### What the exercise asks
Look through the records below, count the lines with the word "LIST", and reply with only the number.

(Hardware design source data)
--------------------------------------------------

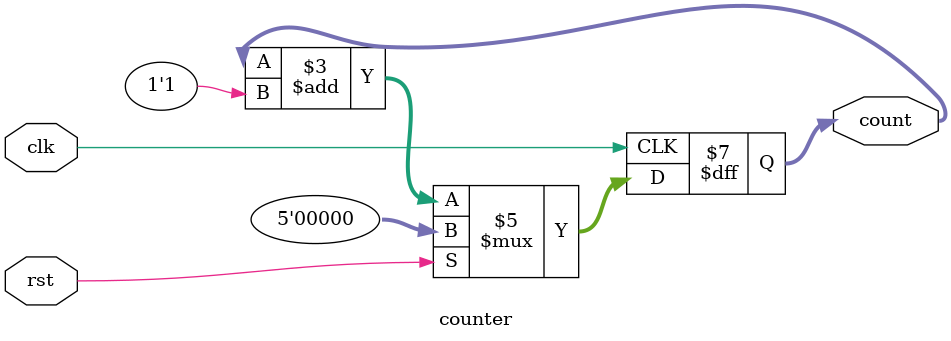
<source format=sv>
module counter (rst, clk, count);
    output reg [4:0] count;
    input rst, clk;
    always_ff @(posedge clk)
    begin
        if (!rst)
            count <= count + 1'b1;
        else 
            count <= 5'b0;
    end
endmodule

</source>
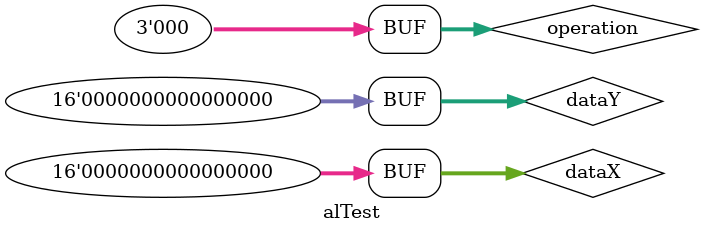
<source format=v>
`timescale 1ns / 1ps


module alTest;

	// Inputs
	reg [2:0] operation;
	reg [15:0] dataX;
	reg [15:0] dataY;

	// Outputs
	wire [15:0] ALUresult;

	// Instantiate the Unit Under Test (UUT)
	ALU uut (
		.operation(operation), 
		.dataX(dataX), 
		.dataY(dataY), 
		.ALUresult(ALUresult)
	);

	initial begin
		// Initialize Inputs
		operation = 0;
		dataX = 0;
		dataY = 0;

		// Wait 100 ns for global reset to finish
		#100;
        
		// Add stimulus here

	end
      
endmodule


</source>
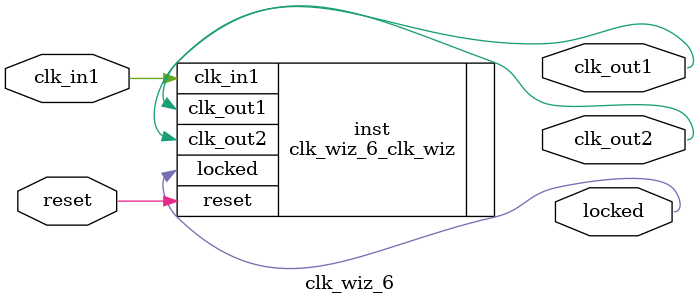
<source format=v>


`timescale 1ps/1ps

(* CORE_GENERATION_INFO = "clk_wiz_6,clk_wiz_v6_0_3_0_0,{component_name=clk_wiz_6,use_phase_alignment=true,use_min_o_jitter=false,use_max_i_jitter=false,use_dyn_phase_shift=false,use_inclk_switchover=false,use_dyn_reconfig=false,enable_axi=0,feedback_source=FDBK_AUTO,PRIMITIVE=PLL,num_out_clk=2,clkin1_period=10.000,clkin2_period=10.000,use_power_down=false,use_reset=true,use_locked=true,use_inclk_stopped=false,feedback_type=SINGLE,CLOCK_MGR_TYPE=NA,manual_override=false}" *)

module clk_wiz_6 
 (
  // Clock out ports
  output        clk_out1,
  output        clk_out2,
  // Status and control signals
  input         reset,
  output        locked,
 // Clock in ports
  input         clk_in1
 );

  clk_wiz_6_clk_wiz inst
  (
  // Clock out ports  
  .clk_out1(clk_out1),
  .clk_out2(clk_out2),
  // Status and control signals               
  .reset(reset), 
  .locked(locked),
 // Clock in ports
  .clk_in1(clk_in1)
  );

endmodule

</source>
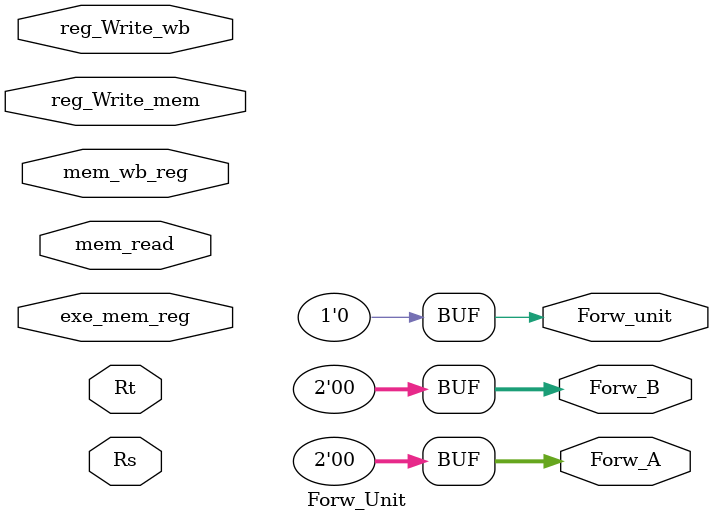
<source format=v>
module Forw_Unit(input mem_read, reg_Write_mem, reg_Write_wb, input[4:0]Rs, Rt, exe_mem_reg, mem_wb_reg,output [1:0] Forw_A, Forw_B, output Forw_unit);
  
    //assign Forw_A = (reg_Write_mem == 1'b1)&&(Rs == exe_mem_reg) ? 3'b010 :((reg_Write_wb == 1'b1)&&(Rs == mem_wb_reg) ? 3'b001 : 3'b000);

    //assign Forw_B = (mem_read == 1'b0) ? ((reg_Write_mem == 1'b1)&&(Rt == exe_mem_reg) ? 3'b010 : ((reg_Write_wb == 1'b1)&&(Rt == mem_wb_reg) ? 3'b001 : 3'b000)) :3'b000;

    //assign Forw_unit = (Forw_A != 3'b000 || Forw_B != 3'b000) ? 1'b1 : 1'b0;
    assign Forw_A = 3'b000;
    assign Forw_B = 3'b000;
    assign Forw_unit = 1'b0;


endmodule

</source>
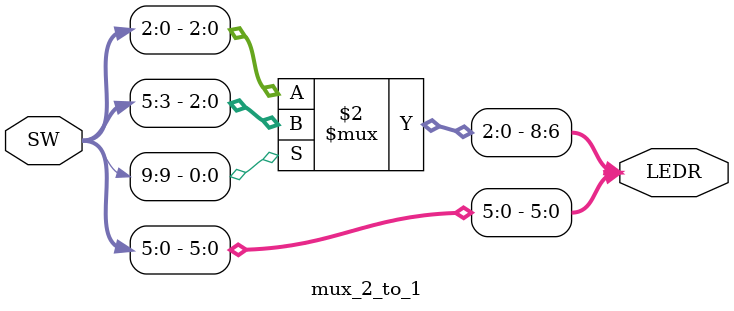
<source format=v>
module mux_2_to_1(SW, LEDR); // create module mux_2_to_1

input [9:0] SW; //input declarations: 10 switches
output [9:0] LEDR; //output declarations: 10 red leds

assign LEDR[8:6] = (SW[9]==0) ? SW[2:0] : SW[5:3]; // multiplex 3 pairs of inputs
assign LEDR[2:0] = SW[2:0]; 
assign LEDR[5:3] = SW[5:3];

endmodule
</source>
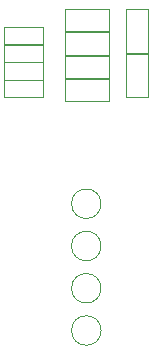
<source format=gbr>
G04 #@! TF.GenerationSoftware,KiCad,Pcbnew,(5.1.6)-1*
G04 #@! TF.CreationDate,2020-11-25T22:12:28-08:00*
G04 #@! TF.ProjectId,ortho_right,6f727468-6f5f-4726-9967-68742e6b6963,rev?*
G04 #@! TF.SameCoordinates,Original*
G04 #@! TF.FileFunction,Other,User*
%FSLAX46Y46*%
G04 Gerber Fmt 4.6, Leading zero omitted, Abs format (unit mm)*
G04 Created by KiCad (PCBNEW (5.1.6)-1) date 2020-11-25 22:12:28*
%MOMM*%
%LPD*%
G01*
G04 APERTURE LIST*
%ADD10C,0.050000*%
G04 APERTURE END LIST*
D10*
X216273700Y-102569432D02*
G75*
G03*
X216273700Y-102569432I-1250000J0D01*
G01*
X216273700Y-98992266D02*
G75*
G03*
X216273700Y-98992266I-1250000J0D01*
G01*
X216273700Y-106146600D02*
G75*
G03*
X216273700Y-106146600I-1250000J0D01*
G01*
X216273700Y-95415100D02*
G75*
G03*
X216273700Y-95415100I-1250000J0D01*
G01*
X208052400Y-83445600D02*
X211352400Y-83445600D01*
X208052400Y-84905600D02*
X208052400Y-83445600D01*
X211352400Y-84905600D02*
X208052400Y-84905600D01*
X211352400Y-83445600D02*
X211352400Y-84905600D01*
X208052400Y-84944200D02*
X211352400Y-84944200D01*
X208052400Y-86404200D02*
X208052400Y-84944200D01*
X211352400Y-86404200D02*
X208052400Y-86404200D01*
X211352400Y-84944200D02*
X211352400Y-86404200D01*
X208052400Y-81947000D02*
X211352400Y-81947000D01*
X208052400Y-83407000D02*
X208052400Y-81947000D01*
X211352400Y-83407000D02*
X208052400Y-83407000D01*
X211352400Y-81947000D02*
X211352400Y-83407000D01*
X208052400Y-80448400D02*
X211352400Y-80448400D01*
X208052400Y-81908400D02*
X208052400Y-80448400D01*
X211352400Y-81908400D02*
X208052400Y-81908400D01*
X211352400Y-80448400D02*
X211352400Y-81908400D01*
X220253600Y-78947400D02*
X220253600Y-82647400D01*
X218353600Y-78947400D02*
X220253600Y-78947400D01*
X218353600Y-82647400D02*
X218353600Y-78947400D01*
X220253600Y-82647400D02*
X218353600Y-82647400D01*
X218353600Y-86406600D02*
X218353600Y-82706600D01*
X220253600Y-86406600D02*
X218353600Y-86406600D01*
X220253600Y-82706600D02*
X220253600Y-86406600D01*
X218353600Y-82706600D02*
X220253600Y-82706600D01*
X216911800Y-82788800D02*
X213211800Y-82788800D01*
X216911800Y-80888800D02*
X216911800Y-82788800D01*
X213211800Y-80888800D02*
X216911800Y-80888800D01*
X213211800Y-82788800D02*
X213211800Y-80888800D01*
X216911800Y-84795400D02*
X213211800Y-84795400D01*
X216911800Y-82895400D02*
X216911800Y-84795400D01*
X213211800Y-82895400D02*
X216911800Y-82895400D01*
X213211800Y-84795400D02*
X213211800Y-82895400D01*
X216911800Y-80807600D02*
X213211800Y-80807600D01*
X216911800Y-78907600D02*
X216911800Y-80807600D01*
X213211800Y-78907600D02*
X216911800Y-78907600D01*
X213211800Y-80807600D02*
X213211800Y-78907600D01*
X216911800Y-86751200D02*
X213211800Y-86751200D01*
X216911800Y-84851200D02*
X216911800Y-86751200D01*
X213211800Y-84851200D02*
X216911800Y-84851200D01*
X213211800Y-86751200D02*
X213211800Y-84851200D01*
M02*

</source>
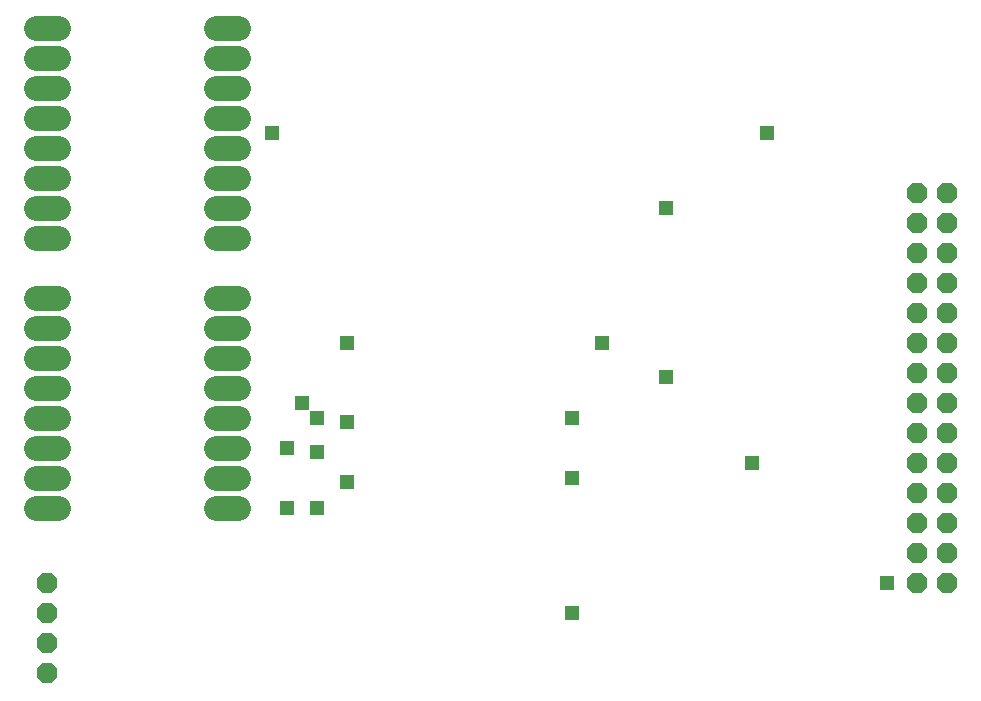
<source format=gbs>
G75*
G70*
%OFA0B0*%
%FSLAX24Y24*%
%IPPOS*%
%LPD*%
%AMOC8*
5,1,8,0,0,1.08239X$1,22.5*
%
%ADD10OC8,0.0674*%
%ADD11C,0.0820*%
%ADD12R,0.0476X0.0476*%
D10*
X002100Y001600D03*
X002100Y002600D03*
X002100Y003600D03*
X002100Y004600D03*
X031100Y004600D03*
X032100Y004600D03*
X032100Y005600D03*
X031100Y005600D03*
X031100Y006600D03*
X032100Y006600D03*
X032100Y007600D03*
X031100Y007600D03*
X031100Y008600D03*
X032100Y008600D03*
X032100Y009600D03*
X031100Y009600D03*
X031100Y010600D03*
X032100Y010600D03*
X032100Y011600D03*
X031100Y011600D03*
X031100Y012600D03*
X032100Y012600D03*
X032100Y013600D03*
X031100Y013600D03*
X031100Y014600D03*
X032100Y014600D03*
X032100Y015600D03*
X031100Y015600D03*
X031100Y016600D03*
X032100Y016600D03*
X032100Y017600D03*
X031100Y017600D03*
D11*
X008470Y017100D02*
X007730Y017100D01*
X007730Y016100D02*
X008470Y016100D01*
X008470Y014100D02*
X007730Y014100D01*
X007730Y013100D02*
X008470Y013100D01*
X008470Y012100D02*
X007730Y012100D01*
X007730Y011100D02*
X008470Y011100D01*
X008470Y010100D02*
X007730Y010100D01*
X007730Y009100D02*
X008470Y009100D01*
X008470Y008100D02*
X007730Y008100D01*
X007730Y007100D02*
X008470Y007100D01*
X002470Y007100D02*
X001730Y007100D01*
X001730Y008100D02*
X002470Y008100D01*
X002470Y009100D02*
X001730Y009100D01*
X001730Y010100D02*
X002470Y010100D01*
X002470Y011100D02*
X001730Y011100D01*
X001730Y012100D02*
X002470Y012100D01*
X002470Y013100D02*
X001730Y013100D01*
X001730Y014100D02*
X002470Y014100D01*
X002470Y016100D02*
X001730Y016100D01*
X001730Y017100D02*
X002470Y017100D01*
X002470Y018100D02*
X001730Y018100D01*
X001730Y019100D02*
X002470Y019100D01*
X002470Y020100D02*
X001730Y020100D01*
X001730Y021100D02*
X002470Y021100D01*
X002470Y022100D02*
X001730Y022100D01*
X001730Y023100D02*
X002470Y023100D01*
X007730Y023100D02*
X008470Y023100D01*
X008470Y022100D02*
X007730Y022100D01*
X007730Y021100D02*
X008470Y021100D01*
X008470Y020100D02*
X007730Y020100D01*
X007730Y019100D02*
X008470Y019100D01*
X008470Y018100D02*
X007730Y018100D01*
D12*
X009600Y019600D03*
X012100Y012600D03*
X010600Y010600D03*
X011100Y010100D03*
X012100Y009975D03*
X011100Y008975D03*
X010100Y009100D03*
X012100Y007975D03*
X011100Y007100D03*
X010100Y007100D03*
X019600Y008100D03*
X019600Y010100D03*
X022725Y011475D03*
X020600Y012600D03*
X025600Y008600D03*
X030100Y004600D03*
X019600Y003600D03*
X022725Y017100D03*
X026100Y019600D03*
M02*

</source>
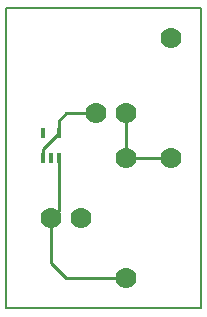
<source format=gbr>
G04 PROTEUS GERBER X2 FILE*
%TF.GenerationSoftware,Labcenter,Proteus,8.5-SP0-Build22067*%
%TF.CreationDate,2020-12-07T21:36:56+00:00*%
%TF.FileFunction,Copper,L1,Top*%
%TF.FilePolarity,Positive*%
%TF.Part,Single*%
%FSLAX45Y45*%
%MOMM*%
G01*
%TA.AperFunction,Conductor*%
%ADD10C,0.254000*%
%TA.AperFunction,ComponentPad*%
%ADD11C,1.778000*%
%TA.AperFunction,SMDPad,CuDef*%
%ADD12R,0.406400X0.838200*%
%TA.AperFunction,Profile*%
%ADD13C,0.203200*%
D10*
X-3237000Y+889000D02*
X-3237000Y+446000D01*
X-3302000Y+381000D01*
X-3367000Y+889000D02*
X-3367000Y+969000D01*
X-3237000Y+1099000D01*
X-2667000Y+889000D02*
X-2286000Y+889000D01*
X-2667000Y+1270000D02*
X-2667000Y+889000D01*
X-3302000Y+381000D02*
X-3302000Y+0D01*
X-3175000Y-127000D01*
X-2667000Y-127000D01*
X-3237000Y+1099000D02*
X-3237000Y+1208000D01*
X-3175000Y+1270000D01*
X-2921000Y+1270000D01*
D11*
X-2921000Y+1270000D03*
X-2667000Y+1270000D03*
X-3302000Y+381000D03*
X-3048000Y+381000D03*
X-2286000Y+1905000D03*
X-2286000Y+889000D03*
X-2667000Y+889000D03*
X-2667000Y-127000D03*
D12*
X-3367000Y+889000D03*
X-3302000Y+889000D03*
X-3237000Y+889000D03*
X-3237000Y+1099000D03*
X-3367000Y+1099000D03*
D13*
X-3683000Y-381000D02*
X-2032000Y-381000D01*
X-2032000Y+2159000D01*
X-3683000Y+2159000D01*
X-3683000Y-381000D01*
M02*

</source>
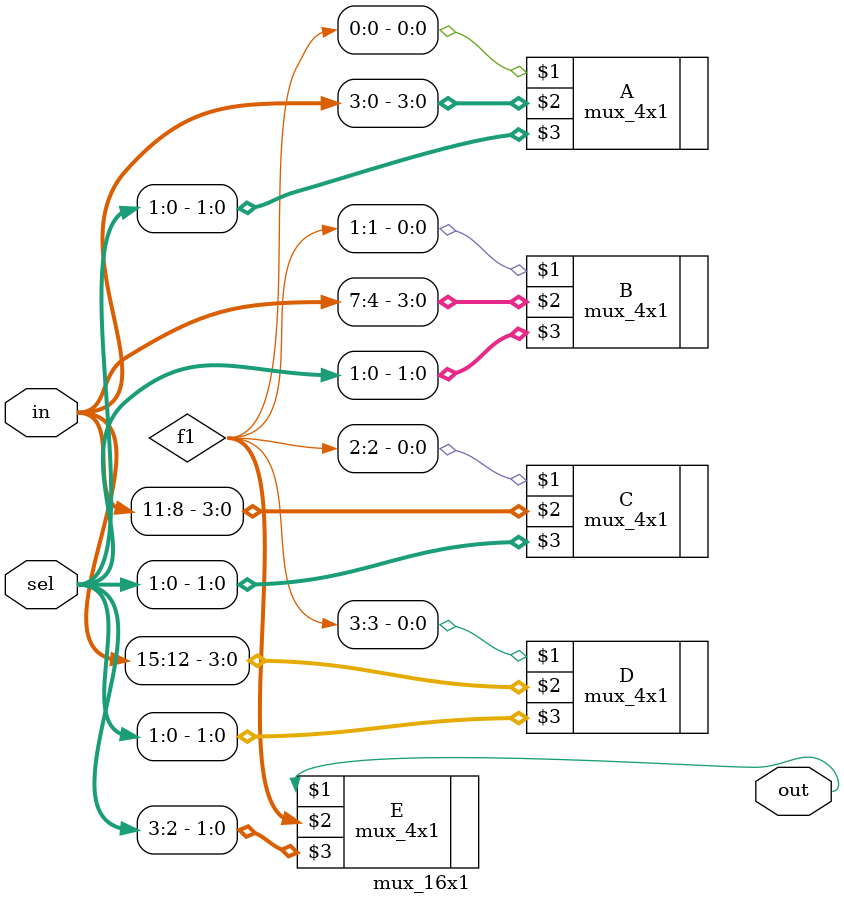
<source format=v>
`include "4x1.v"
module mux_16x1(output out, input [15:0] in, input [3:0]sel);
    wire [3:0] f1;
    wire [3:0] a1;
    mux_4x1 A(f1[0],in[3:0],sel[1:0]);
    mux_4x1 B(f1[1],in[7:4],sel[1:0]);
    mux_4x1 C(f1[2],in[11:8],sel[1:0]);
    mux_4x1 D(f1[3],in[15:12],sel[1:0]);
    mux_4x1 E(out,f1[3:0],sel[3:2]);
endmodule




</source>
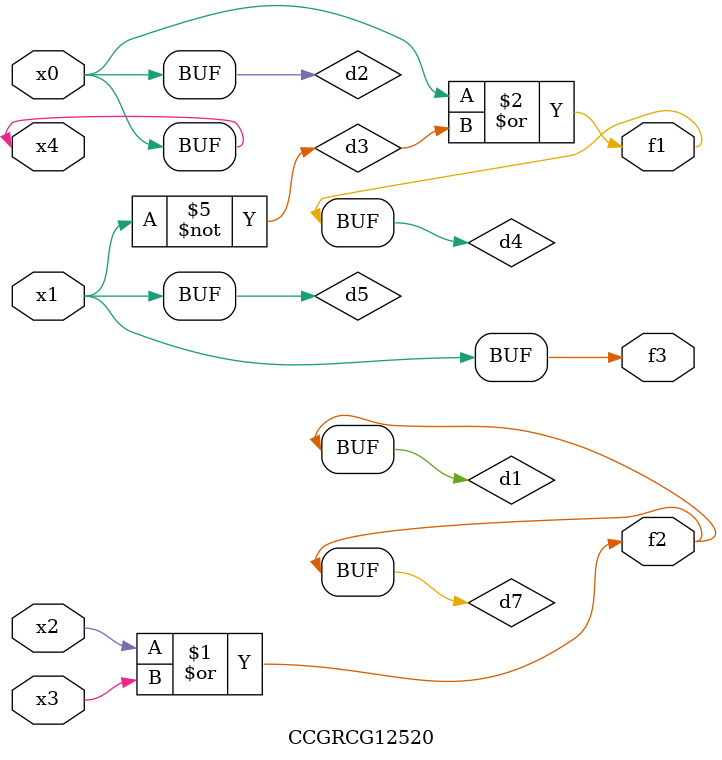
<source format=v>
module CCGRCG12520(
	input x0, x1, x2, x3, x4,
	output f1, f2, f3
);

	wire d1, d2, d3, d4, d5, d6, d7;

	or (d1, x2, x3);
	buf (d2, x0, x4);
	not (d3, x1);
	or (d4, d2, d3);
	not (d5, d3);
	nand (d6, d1, d3);
	or (d7, d1);
	assign f1 = d4;
	assign f2 = d7;
	assign f3 = d5;
endmodule

</source>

--------------------------------------------------

### Answer area
2